[Questions to answer]
1) Quote the passage of the Form S-1 comments starting with "Please also" and going on through "1602(a)(3) of Regulation S-K.".
2) Write what comes next in the Form S-1 registration statement comments, beginning after their final sentence.

[Text provided]
§
Registration Statement on Form S-1
Cover Page

1. We refer to your disclosure here that the conversion of Class B ordinary
shares may
 result in material dilution to your public shareholders due to
anti-dilution rights of the
 Class B ordinary shares. Please revise to clarify that if you increase
or decrease
 the size of the offering pursuant to Rule 462(b) under the Securities
Act, you will
 effect a share capitalization or other mechanism with respect to your
Class B shares so
 as to maintain the ownership of founder shares by the initial
shareholders, on an as
 converted basis, at approximately 20% of your issued and outstanding
ordinary
 shares upon consummation of the offering, as you explain elsewhere.
Please also
 disclose the number of founder shares to be issued to your independent
directors on
 the cover page. Please refer to Item 1602(a)(3) of Regulation S-K.
 March 27, 2025
Page 2
Summary
Sponsor Information, page 11

2. Please revise the table to also discuss the founder shares to be
received by your
 directors, as you mention that each director will receive such shares.
Refer to Item
 1602(b)(6) of Regulation S-K.
§
[Given data]
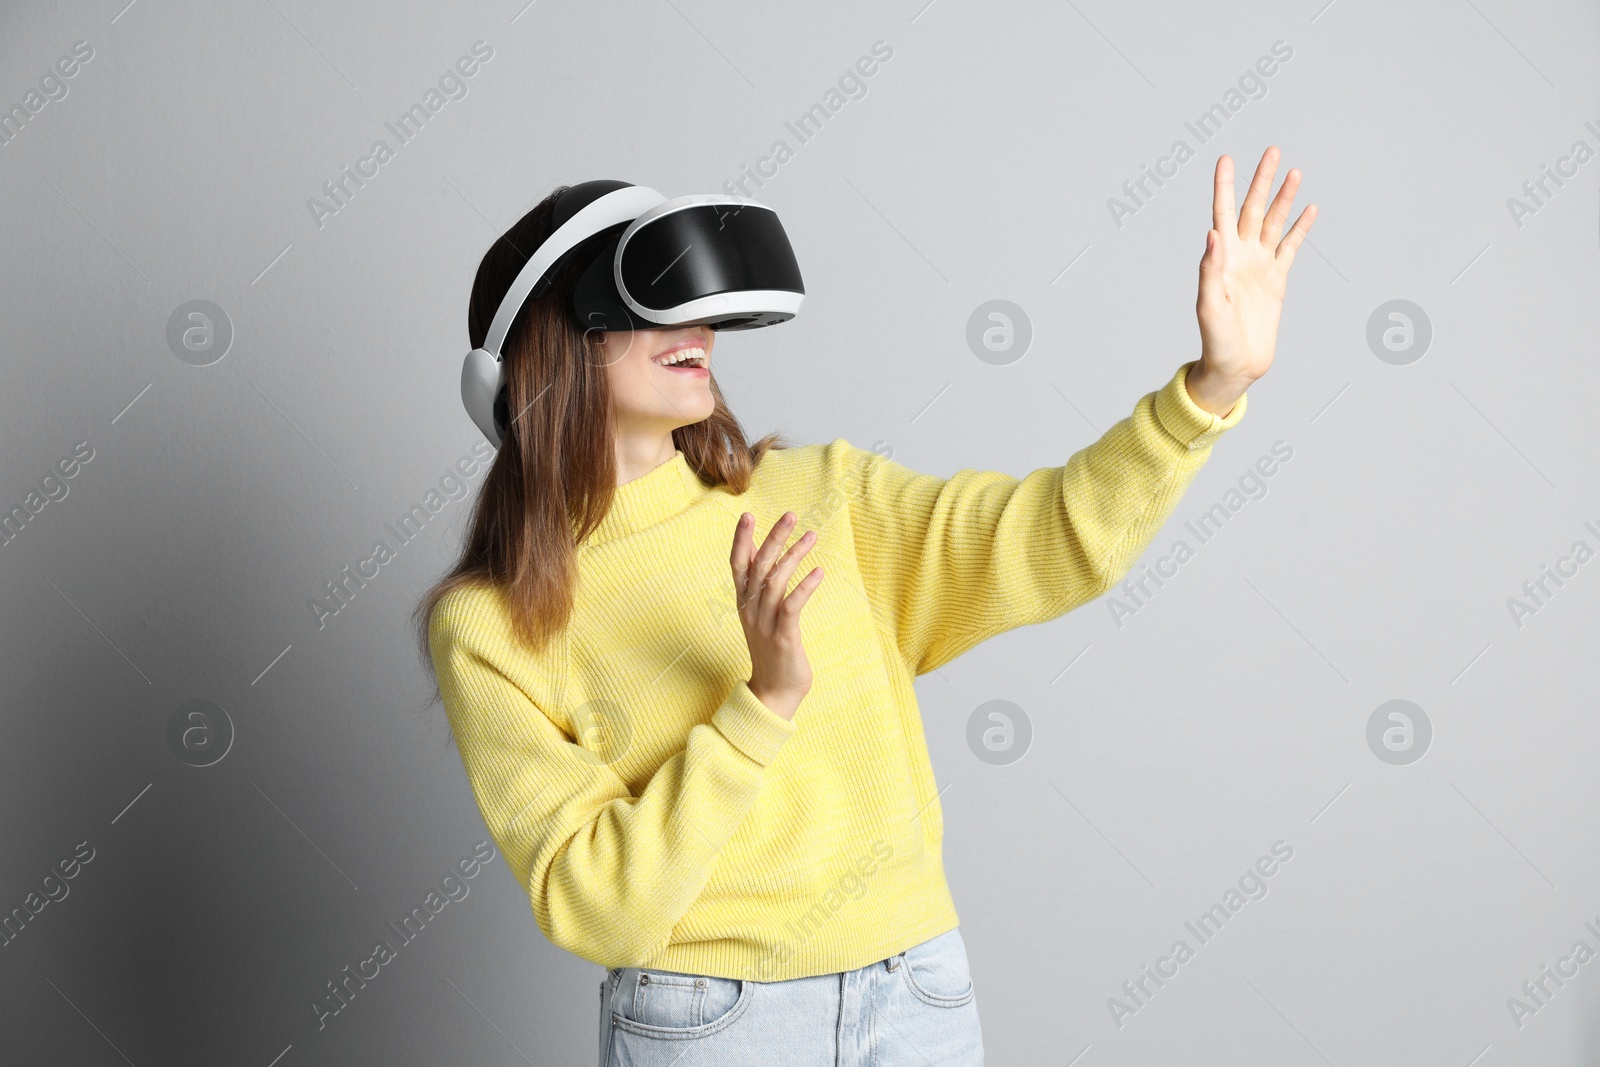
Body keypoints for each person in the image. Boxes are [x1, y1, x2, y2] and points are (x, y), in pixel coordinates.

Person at [414, 146, 1317, 1065]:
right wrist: (760, 705)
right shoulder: (492, 623)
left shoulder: (825, 496)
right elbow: (600, 905)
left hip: (918, 990)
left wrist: (1210, 388)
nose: (696, 323)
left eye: (698, 296)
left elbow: (1054, 541)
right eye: (652, 296)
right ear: (553, 342)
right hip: (713, 1022)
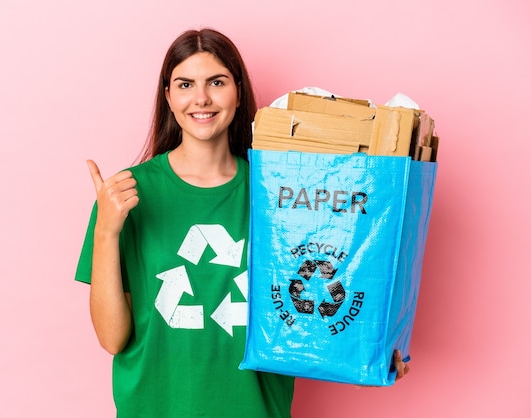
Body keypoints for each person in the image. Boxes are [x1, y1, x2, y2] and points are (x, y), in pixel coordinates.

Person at [75, 28, 409, 418]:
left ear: (237, 91)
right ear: (168, 96)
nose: (201, 98)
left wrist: (372, 348)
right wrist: (107, 229)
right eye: (185, 84)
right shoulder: (126, 195)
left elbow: (311, 297)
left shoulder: (285, 197)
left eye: (216, 82)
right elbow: (113, 339)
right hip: (154, 407)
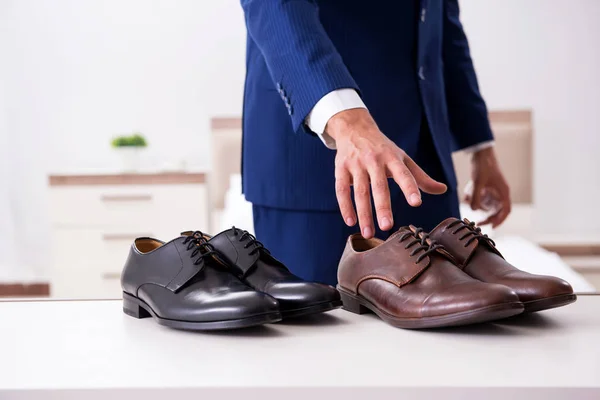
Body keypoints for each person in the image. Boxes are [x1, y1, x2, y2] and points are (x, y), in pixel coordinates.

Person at [239, 0, 511, 285]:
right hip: (316, 167)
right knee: (322, 325)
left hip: (426, 169)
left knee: (456, 320)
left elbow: (444, 27)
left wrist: (480, 148)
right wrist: (346, 121)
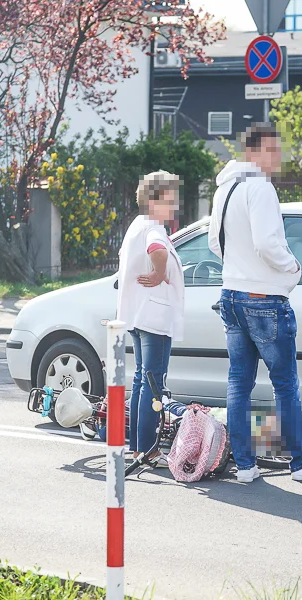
§
[Numbered answers]
1)
Please also
 disclose the number of founder shares to be issued to your independent
directors on
 the cover page. Please refer to Item 1602(a)(3) of Regulation S-K.

2)
3. Please include a discussion of the experience of the SPAC sponsor, its
affiliates, and
 any promoters in organizing special purpose acquisition companies and
the extent to
 which the SPAC sponsor, its affiliates, and the promoters are involved
in other special
 purpose acquisition companies. In that regard, we note your reference on
page 115 to
 your management team and their prior SPACs. Please refer to Item
1603(a)(3) of
 Regulation S-K.
We may not be able to complete an initial business combination because such
initial business
combination may be subject to..., page 64

4. Please revise to clarify whether any members of the sponsor are, or have
 substantial ties with, a non-U.S. person, and if so, please expand this
risk factor to
 discuss this information.
Underwriting, page 187

5. We note your disclosure on page 23 that the private placement warrants
to be
 purchased by Cantor Fitzgerald & Co. are deemed by FINRA to be
underwriters'
 compensation. Please revise to include the private placement warrants in
tabular
 format in the underwriter's compensation section. Refer to Item 508(e)
of Regulation
 S-K.

 We remind you that the company and its management are responsible for
the accuracy
and adequacy of their disclosures, notwithstanding any review, comments, action
or absence
of action by the staff.

 Refer to Rules 460 and 461 regarding requests for acceleration. Please
allow adequate
time for us to review any amendment prior to the requested effective date of
the registration
statement.

 Please contact Eric McPhee at 202-551-3693 or Mark Rakip at 202-551-3573
if you
have questions regarding comments on the financial statements and related
matters. Please
contact Catherine De Lorenzo at 202-551-3772 or Dorrie Yale at 202-551-8776
with any
other questions.

 Sincerely,

 Division of
Corporation Finance
 Office of Real
Estate & Construction
cc: Stuart Neuhauser, Esq.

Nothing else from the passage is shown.